Tasks
**A)** Answer these questions using the LLVM docs typo patch message:
(i) Who sent the message?
(ii) Which revision of docs/LangRef.rst is the patch made against?
(iii) Which calling convention does the text call very similar to `PreserveMost`?
**B)** Quote every corrected documentation line that the LLVM docs typo patch adds. These are the lines that replace a removed line.
**C)** Pick up the LLVM docs typo patch message after its final line and continue it.

Document section
══════════

[LLVMdev] [PATCH] Minor typos corrected in docs

Ralph Campbell ralph.campbell at broadcom.com
Thu Feb 19 10:38:43 PST 2015


I was reading various documents in the llvm/docs/ directory and found a few minor typos.
I don't have write access so if someone could apply these for me, that would be great.

---

Index: docs/LangRef.rst
===================================================================
--- docs/LangRef.rst        (revision 228410)
+++ docs/LangRef.rst     (working copy)
@@ -368,7 +368,7 @@
     The idea behind this convention is to support calls to runtime functions
     that have a hot path and a cold path. The hot path is usually a small piece
-    of code that doesn't many registers. The cold path might need to call out to
+    of code that doesn't use many registers. The cold path might need to call out to
     another function and therefore only needs to preserve the caller-saved
     registers, which haven't already been saved by the caller. The
     `PreserveMost` calling convention is very similar to the `cold` calling
@@ -521,7 +521,7 @@
Global variables define regions of memory allocated at compilation time
instead of run-time.
-Global variables definitions must be initialized.
+Global variable definitions must be initialized.
 Global variables in other translation units can also be declared, in which
case they don't have an initializer.
@@ -666,7 +666,7 @@
 LLVM allows an explicit section to be specified for functions. If the
target supports it, it will emit functions to the section specified.
-Additionally, the function can placed in a COMDAT.
+Additionally, the function can be placed in a COMDAT.

══════════

Supplied information
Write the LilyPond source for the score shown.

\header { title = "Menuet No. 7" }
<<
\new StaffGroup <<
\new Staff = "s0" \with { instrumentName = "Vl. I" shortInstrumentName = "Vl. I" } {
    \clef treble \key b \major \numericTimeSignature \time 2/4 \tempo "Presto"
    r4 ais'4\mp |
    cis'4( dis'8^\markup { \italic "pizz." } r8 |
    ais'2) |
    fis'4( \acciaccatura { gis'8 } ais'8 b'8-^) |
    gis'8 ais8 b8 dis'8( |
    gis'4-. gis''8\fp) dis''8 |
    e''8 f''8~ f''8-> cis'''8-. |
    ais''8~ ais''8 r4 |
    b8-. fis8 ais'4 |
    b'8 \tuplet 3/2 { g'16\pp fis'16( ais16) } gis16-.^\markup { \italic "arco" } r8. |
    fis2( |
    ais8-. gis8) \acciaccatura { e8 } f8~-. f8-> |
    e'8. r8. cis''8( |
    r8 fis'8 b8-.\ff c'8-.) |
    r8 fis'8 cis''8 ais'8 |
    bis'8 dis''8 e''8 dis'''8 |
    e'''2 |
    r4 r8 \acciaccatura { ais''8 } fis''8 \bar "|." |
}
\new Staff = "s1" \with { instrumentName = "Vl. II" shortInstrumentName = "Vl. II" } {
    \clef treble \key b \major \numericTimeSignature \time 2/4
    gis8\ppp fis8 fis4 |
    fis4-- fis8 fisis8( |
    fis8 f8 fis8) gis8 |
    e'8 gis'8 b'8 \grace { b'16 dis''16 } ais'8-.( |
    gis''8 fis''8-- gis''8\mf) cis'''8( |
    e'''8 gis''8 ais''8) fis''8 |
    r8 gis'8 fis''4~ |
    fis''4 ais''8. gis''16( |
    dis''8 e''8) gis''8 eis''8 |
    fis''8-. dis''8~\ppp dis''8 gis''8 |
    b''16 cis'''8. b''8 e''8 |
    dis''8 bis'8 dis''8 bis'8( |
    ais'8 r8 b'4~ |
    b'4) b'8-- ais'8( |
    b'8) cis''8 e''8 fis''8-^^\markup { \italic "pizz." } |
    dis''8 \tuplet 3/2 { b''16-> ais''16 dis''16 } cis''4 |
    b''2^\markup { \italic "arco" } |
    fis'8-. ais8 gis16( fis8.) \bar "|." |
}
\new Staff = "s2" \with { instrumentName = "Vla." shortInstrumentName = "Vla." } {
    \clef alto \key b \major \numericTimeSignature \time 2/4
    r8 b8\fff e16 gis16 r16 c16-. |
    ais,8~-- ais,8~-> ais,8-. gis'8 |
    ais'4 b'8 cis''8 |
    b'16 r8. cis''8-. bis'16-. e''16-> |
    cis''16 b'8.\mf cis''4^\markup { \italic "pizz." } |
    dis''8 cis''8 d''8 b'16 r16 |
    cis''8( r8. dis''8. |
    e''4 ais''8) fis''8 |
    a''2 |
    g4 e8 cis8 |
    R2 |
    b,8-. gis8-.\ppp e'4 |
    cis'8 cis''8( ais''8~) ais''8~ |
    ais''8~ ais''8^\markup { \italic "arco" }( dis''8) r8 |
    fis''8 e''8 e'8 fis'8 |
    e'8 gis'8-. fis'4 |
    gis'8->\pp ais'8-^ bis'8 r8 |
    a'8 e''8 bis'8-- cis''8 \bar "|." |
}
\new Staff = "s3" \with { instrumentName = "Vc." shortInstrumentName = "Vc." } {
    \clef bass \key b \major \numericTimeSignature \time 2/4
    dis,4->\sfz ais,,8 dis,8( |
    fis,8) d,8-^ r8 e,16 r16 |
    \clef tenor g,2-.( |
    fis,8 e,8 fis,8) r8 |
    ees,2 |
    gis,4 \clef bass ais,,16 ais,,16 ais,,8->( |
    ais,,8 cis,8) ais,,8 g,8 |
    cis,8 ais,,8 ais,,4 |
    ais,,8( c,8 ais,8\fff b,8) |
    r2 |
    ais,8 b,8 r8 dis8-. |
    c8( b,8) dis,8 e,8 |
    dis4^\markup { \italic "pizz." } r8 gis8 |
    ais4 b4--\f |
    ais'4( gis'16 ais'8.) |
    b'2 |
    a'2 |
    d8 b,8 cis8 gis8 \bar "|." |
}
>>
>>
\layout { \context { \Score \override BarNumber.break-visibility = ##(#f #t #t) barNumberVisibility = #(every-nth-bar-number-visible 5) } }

══════════

Answers below
**A)**
(i) Ralph Campbell
(ii) Revision 228410
(iii) The `cold` calling convention

**B)**
- of code that doesn't use many registers. The cold path might need to call out to
- Global variable definitions must be initialized.
- Additionally, the function can be placed in a COMDAT.

**C)**
 An explicit alignment may be specified for a function. If not present,
or if the alignment is set to zero, the alignment of the function is set
@@ -674,7 +674,7 @@
is specified, the function is forced to have at least that much
alignment. All alignments must be a power of 2.
-If the ``unnamed_addr`` attribute is given, the address is know to not
+If the ``unnamed_addr`` attribute is given, the address is known to not
be significant and two identical functions can be merged.
 Syntax::
@@ -716,7 +716,7 @@
``linkonce_odr``, ``weak_odr``, ``external``. Note that some system linkers
might not correctly handle dropping a weak symbol that is aliased.
-Alias that are not ``unnamed_addr`` are guaranteed to have the same address as
+Aliases that are not ``unnamed_addr`` are guaranteed to have the same address as
the aliasee expression. ``unnamed_addr`` ones are only guaranteed to point
to the same content.
@@ -1779,7 +1779,7 @@
 LLVM IR floating-point binary ops (:ref:`fadd <i_fadd>`,
:ref:`fsub <i_fsub>`, :ref:`fmul <i_fmul>`, :ref:`fdiv <i_fdiv>`,
-:ref:`frem <i_frem>`) have the following flags that can set to enable
+:ref:`frem <i_frem>`) have the following flags that can be set to enable
otherwise unsafe floating point operations
 ``nnan``
Index: docs/CodeGenerator.rst
===================================================================
--- docs/CodeGenerator.rst        (revision 227370)
+++ docs/CodeGenerator.rst     (working copy)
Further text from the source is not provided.